Kantonrechter niet bevoegd bij eis rectificatie van verhuurbemiddelaars
Ktr. Rechtbank Midden-Nederland 16 januari 2015, IEF 14593 (eisers tegen AvroTros)
Uitspraak ingezonden door Bertil van Kaam en Nils Winthagen, Van Kaam. Mediarecht. Procesrecht. Eiseres bemiddelen in de huursector. AvroTros Radar heeft aandacht besteed aan huurbemiddelaars die voor zowel verhuurder als aspirant-huurder bemiddelingswerkzaamheden verricht. De bij de aspirant-huurder in rekening gebrachte bemiddelingskosten zijn aangemerkt als onterecht betaalde bemiddelingskosten welke teruggevorderd kunnen worden op radar.tv is een voorbeeldbrief beschikbaar. Eisers vorderen rectificatie.

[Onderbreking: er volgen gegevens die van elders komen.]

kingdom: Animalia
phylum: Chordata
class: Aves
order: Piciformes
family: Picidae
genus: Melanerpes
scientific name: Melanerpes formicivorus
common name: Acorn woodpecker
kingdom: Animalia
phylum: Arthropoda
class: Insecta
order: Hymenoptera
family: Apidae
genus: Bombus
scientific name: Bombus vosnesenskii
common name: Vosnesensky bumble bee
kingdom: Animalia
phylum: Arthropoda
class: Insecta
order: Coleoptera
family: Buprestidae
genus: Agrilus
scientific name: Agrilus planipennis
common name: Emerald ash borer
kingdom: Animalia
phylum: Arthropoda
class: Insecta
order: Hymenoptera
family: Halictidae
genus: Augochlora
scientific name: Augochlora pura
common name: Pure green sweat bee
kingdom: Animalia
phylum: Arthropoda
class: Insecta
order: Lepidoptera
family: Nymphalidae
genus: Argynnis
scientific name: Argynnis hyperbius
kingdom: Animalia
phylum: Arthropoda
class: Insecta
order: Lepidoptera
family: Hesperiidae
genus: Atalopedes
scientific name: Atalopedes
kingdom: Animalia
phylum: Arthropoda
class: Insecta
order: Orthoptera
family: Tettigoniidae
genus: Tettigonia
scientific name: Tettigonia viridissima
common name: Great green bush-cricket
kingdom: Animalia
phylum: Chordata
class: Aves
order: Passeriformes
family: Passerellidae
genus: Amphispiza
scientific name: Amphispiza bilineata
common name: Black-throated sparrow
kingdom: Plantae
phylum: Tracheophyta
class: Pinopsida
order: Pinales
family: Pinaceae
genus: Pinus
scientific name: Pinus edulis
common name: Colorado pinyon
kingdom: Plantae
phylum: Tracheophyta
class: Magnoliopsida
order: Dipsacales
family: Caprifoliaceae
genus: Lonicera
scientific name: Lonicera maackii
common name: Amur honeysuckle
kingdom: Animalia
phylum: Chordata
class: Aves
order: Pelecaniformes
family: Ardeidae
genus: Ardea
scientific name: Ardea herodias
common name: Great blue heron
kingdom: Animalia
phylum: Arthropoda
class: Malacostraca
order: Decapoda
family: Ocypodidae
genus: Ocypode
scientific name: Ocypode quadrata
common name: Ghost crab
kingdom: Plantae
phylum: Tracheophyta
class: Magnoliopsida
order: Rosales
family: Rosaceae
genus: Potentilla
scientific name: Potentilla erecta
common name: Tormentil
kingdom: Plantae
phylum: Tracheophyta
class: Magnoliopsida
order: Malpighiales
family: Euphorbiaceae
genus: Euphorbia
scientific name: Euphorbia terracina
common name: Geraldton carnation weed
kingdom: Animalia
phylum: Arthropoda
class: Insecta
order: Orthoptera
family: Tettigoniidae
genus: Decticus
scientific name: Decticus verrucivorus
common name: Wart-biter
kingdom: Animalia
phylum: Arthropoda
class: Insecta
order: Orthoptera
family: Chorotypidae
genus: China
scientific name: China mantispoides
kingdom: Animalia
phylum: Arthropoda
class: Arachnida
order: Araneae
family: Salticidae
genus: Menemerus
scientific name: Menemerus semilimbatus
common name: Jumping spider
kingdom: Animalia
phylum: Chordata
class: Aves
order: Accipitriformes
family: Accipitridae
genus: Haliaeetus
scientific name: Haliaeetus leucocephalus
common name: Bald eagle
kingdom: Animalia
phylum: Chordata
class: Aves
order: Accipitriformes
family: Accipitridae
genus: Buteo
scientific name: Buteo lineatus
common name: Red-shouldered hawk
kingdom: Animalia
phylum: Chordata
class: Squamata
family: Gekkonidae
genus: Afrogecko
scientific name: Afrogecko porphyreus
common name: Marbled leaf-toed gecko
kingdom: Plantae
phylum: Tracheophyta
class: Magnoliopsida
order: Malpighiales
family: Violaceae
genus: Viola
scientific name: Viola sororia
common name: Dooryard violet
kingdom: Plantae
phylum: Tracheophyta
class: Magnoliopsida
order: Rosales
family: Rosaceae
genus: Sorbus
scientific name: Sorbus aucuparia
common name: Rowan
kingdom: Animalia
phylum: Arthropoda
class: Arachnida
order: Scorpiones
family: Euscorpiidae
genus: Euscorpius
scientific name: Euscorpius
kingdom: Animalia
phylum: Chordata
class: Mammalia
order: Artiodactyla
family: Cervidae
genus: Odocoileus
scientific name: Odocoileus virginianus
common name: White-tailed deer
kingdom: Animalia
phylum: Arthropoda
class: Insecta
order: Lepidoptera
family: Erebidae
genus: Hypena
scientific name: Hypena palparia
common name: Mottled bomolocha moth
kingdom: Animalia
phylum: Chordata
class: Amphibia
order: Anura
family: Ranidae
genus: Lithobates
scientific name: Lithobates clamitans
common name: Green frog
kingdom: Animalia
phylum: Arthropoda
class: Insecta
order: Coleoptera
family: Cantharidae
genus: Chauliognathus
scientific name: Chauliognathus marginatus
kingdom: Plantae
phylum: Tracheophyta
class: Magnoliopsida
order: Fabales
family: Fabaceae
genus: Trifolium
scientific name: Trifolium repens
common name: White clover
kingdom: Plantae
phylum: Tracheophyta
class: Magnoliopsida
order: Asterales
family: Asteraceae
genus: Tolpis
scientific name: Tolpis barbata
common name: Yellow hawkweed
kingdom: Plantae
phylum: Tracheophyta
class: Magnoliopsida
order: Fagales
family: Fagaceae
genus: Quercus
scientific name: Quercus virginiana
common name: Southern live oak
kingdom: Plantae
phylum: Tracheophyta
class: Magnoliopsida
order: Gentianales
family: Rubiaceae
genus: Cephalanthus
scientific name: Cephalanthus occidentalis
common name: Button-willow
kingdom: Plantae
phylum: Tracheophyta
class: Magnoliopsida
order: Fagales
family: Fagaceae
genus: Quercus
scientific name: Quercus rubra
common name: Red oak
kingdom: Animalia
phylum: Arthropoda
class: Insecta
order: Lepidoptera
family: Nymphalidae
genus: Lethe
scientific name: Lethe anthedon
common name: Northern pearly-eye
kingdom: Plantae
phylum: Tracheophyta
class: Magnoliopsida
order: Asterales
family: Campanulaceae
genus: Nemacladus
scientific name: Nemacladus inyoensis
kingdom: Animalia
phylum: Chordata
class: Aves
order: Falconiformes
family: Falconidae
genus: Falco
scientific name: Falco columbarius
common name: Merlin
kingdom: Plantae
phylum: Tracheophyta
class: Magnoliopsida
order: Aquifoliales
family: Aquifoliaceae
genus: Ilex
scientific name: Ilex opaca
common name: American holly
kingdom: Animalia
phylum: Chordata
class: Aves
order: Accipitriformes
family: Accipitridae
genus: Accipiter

De kantonrechter verklaart zich onbevoegd omdat er sprake is van subjectieve cumulatie van vorderingen namens vijftiental eisers en er sprake is van schade van onbepaalde waarde dan wel vele malen hoger dan €25.000.
4.1. Bij dagvaarding hebben een vijftiental eisers een vordering ingesteld tegen een tweetal gedaagden. Dit betekent dat in deze zaak in ieder geval sprake is van een subjectieve cumulatie van vorderingen. Anders dan bij een objectieve cumulatie van vorderingen kent de wet geen bijzondere regel om de competentie om de competentie bij subjectieve vorderingen te bepalen. In het onderhavige geval is dan ook als uitgangspunt dat voor iedere eiser afzonderlijk de bevoegdheid van de rechter moet worden vastgesteld.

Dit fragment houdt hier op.